Okay, so a little hyperbole in the title but I had to come up with something and I rarely write these posts without a title first - I find it usually degenerates nicely from there. First however, let’s create a restore point. Dateline: the Skid. Four underachieving games, the longest Lakers losing streak since the Smush era.  Each game winnable and in fact, we were in each right to the end. Brian Shaw said we should have won them, laying out how little things start to turn against a team and in turn how an opponent’s confidence builds as they realize they’re actually in this thing. He obviously has the inside track but I’ve personally never much liked the oft-used "should have won" scenario. You win a game because you played better and in each of the four games we were outplayed, period.

Sidebar: Whenever I think of Shaw I think of the 7th game in the Lakers/Portland western finals, 2000. I was at Staples and like most everyone else, fairly glum when the 4th quarter rolled along, down by 17.  And then, one of the epic comebacks in playoff history, up on my feet and screaming with all the rest, the Shawshaq redemption, say no more.

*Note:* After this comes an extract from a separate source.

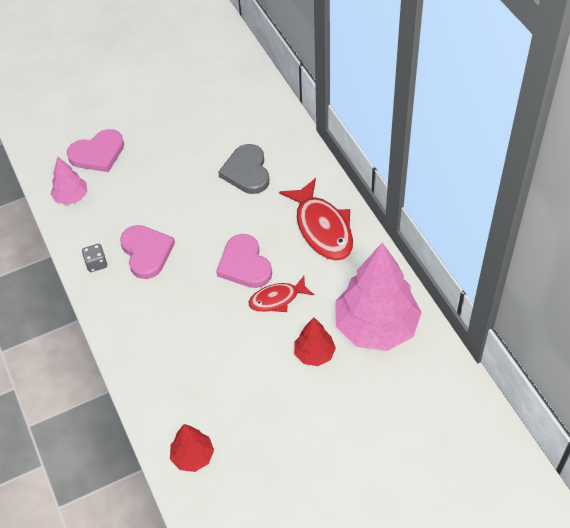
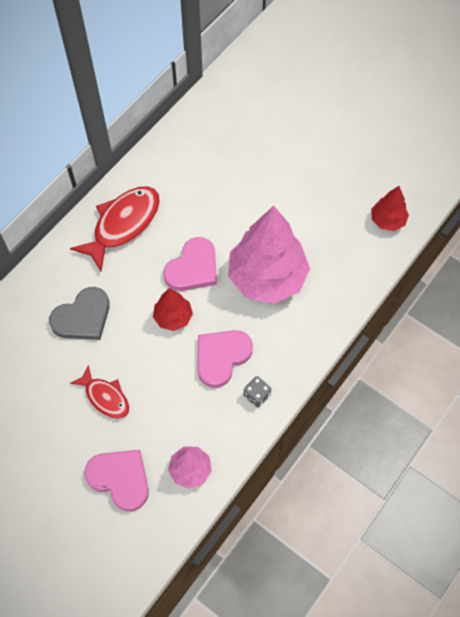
camera: 120 degrees left, 10 degrees up
(277, 299) = (216, 227): red fish -> red fish (105, 397)
(314, 354) = (253, 179): red tree -> red tree (173, 317)
(376, 327) = (205, 148): pink tree -> pink tree (267, 278)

As for "should-haves", last night’s game was a legitimate example of expected target practice and the win was delivered accordingly. Sacramento’s not nearly the same caliber from the days of Fox vs. Christie, they’re currently riding their own losing streak straight to the cellar and if the Maloof brothers possess a lick of sense between them they’ll kick Westphal to the curb while there’s still a chance to stem the hemorrhaging. The guy’s not coaching, he’s blaming. The biggest question mark last night was Pau, overtaxed as of late and nursing a sore hammy. There was a question as to whether he’d see action, Jackson’s penciled-in starter being one Derrick Caracter, subject of a quickly abandoned journal in SfS’s budding days. Pau was good to go come game time however and delivered a solid 16 points in 26 minutes of smolder. Not a lot of rebounds but 5 assists and somewhat surprisingly for a leg without lift, 3 blocks. Kobe and Odom each played well and the starters in general looked like they were running practice drills, executing according to plan under the watchful eyes of a home crowd that was fully expecting free tacos.

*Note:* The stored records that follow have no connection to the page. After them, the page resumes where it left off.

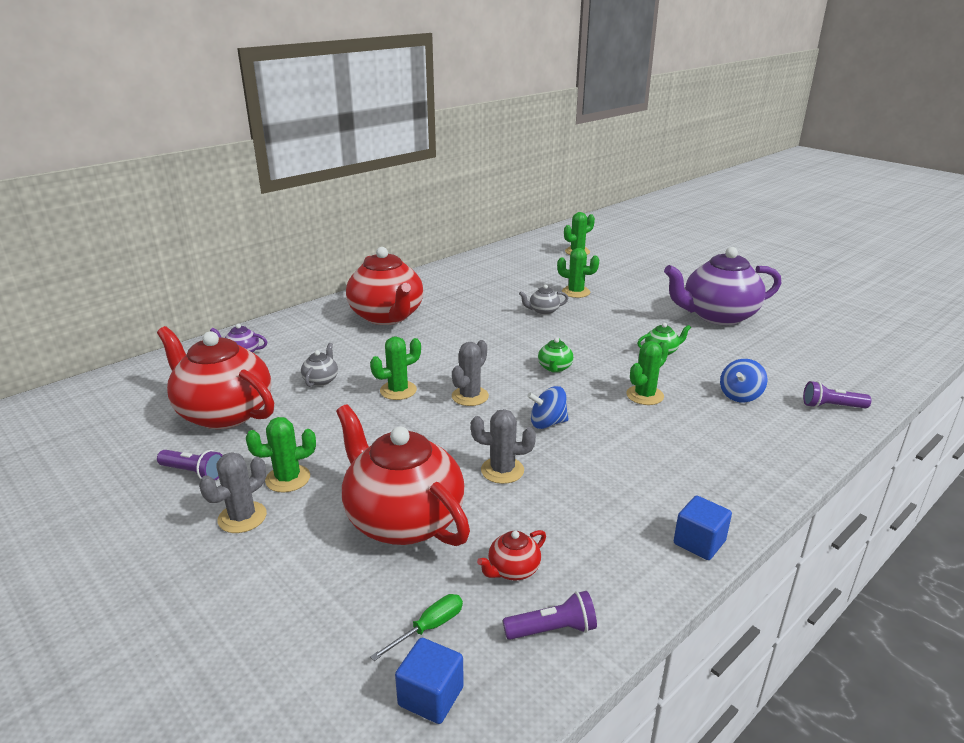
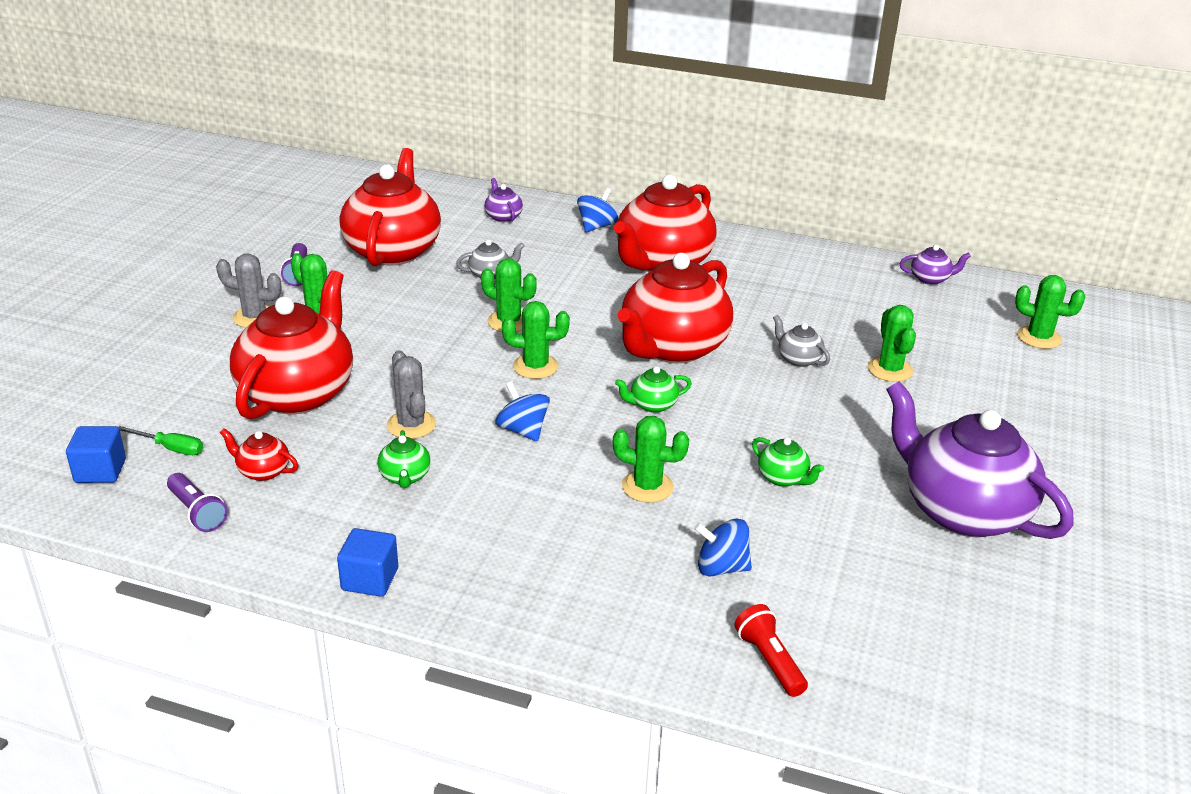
camera: 60 degrees right, 5 degrees up
(308, 323) = (597, 226): none -> blue spinning top
(470, 396) = (535, 367): grey cactus -> green cactus
(494, 343) = (672, 348): none -> red teapot
(496, 255) = (930, 279): none -> purple teapot
(572, 491) = (405, 477): none -> green teapot
(831, 406) = (769, 661): purple flashlight -> red flashlight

And so, the final quarter came with the lead long established and the only question being which version of the bench would show. Not always but often enough over recent years, large 4th quarter leads have brought a complacency, a feeling of garbage time in the truest sense. It wasn’t the case last night. This unit wasn’t the Killer B’s save for Shannon Brown. This was the end of the bench mob, a 3rd-string unit that included prodigal son Luke, one-time machine Sasha, and Caracter & Ebanks, two second-round rookies who rarely see the floor together. They came in like it meant something and it did, sky-walking dunks from Brown, an impressive array of post moves from Caracter (often at the expense of DeMarcus Cousins), a solid effort from Ebanks, hustle energy from Sasha and obvious joy and enthusiasm from Luke who was bouncing around on his toes, collecting a bucket, a rebound, a steal and an assist in the process. His dad was calling the game for the Kings and must have been thrilled to see the kid playing pain-free. All 12 players who suited up, scored. Caracter and Ebanks notched career/season highs. The 4th quarter unit not only preserved the lead but increased it and while Pau eyed Caracter’s five fouls with trepidation, the starters were still able to enjoy the action from the bench, strapped firmly to their ice.

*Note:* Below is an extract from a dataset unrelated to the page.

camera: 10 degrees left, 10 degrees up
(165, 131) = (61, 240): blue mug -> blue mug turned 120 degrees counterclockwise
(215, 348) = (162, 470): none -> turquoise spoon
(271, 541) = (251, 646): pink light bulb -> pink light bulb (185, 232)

Somewhere down the line, the four-game losing streak will be a reference point, the blowout against the Kings vaguely remembered and the final quarter will be the tiniest of footnotes, if at all. Certainly, it won’t be in the pantheon of epic 4ths like the Portland/Lakers game 7. But for me, it felt something akin to the first outing of the season, a stretch of playing time where all goes right in the world, a seldom-used unit firing on all cylinders, the crowd up and cheering and me grinning at a shaky laptop feed, moving in past snowy pixels and finding a memorable moment to lock onto as morning hours approached and the temperature dropped.

1 comment:

  1. Nice post and a nice win for the Lakers. A dead DVR had prevented me from watching the four game skid. Lucky me!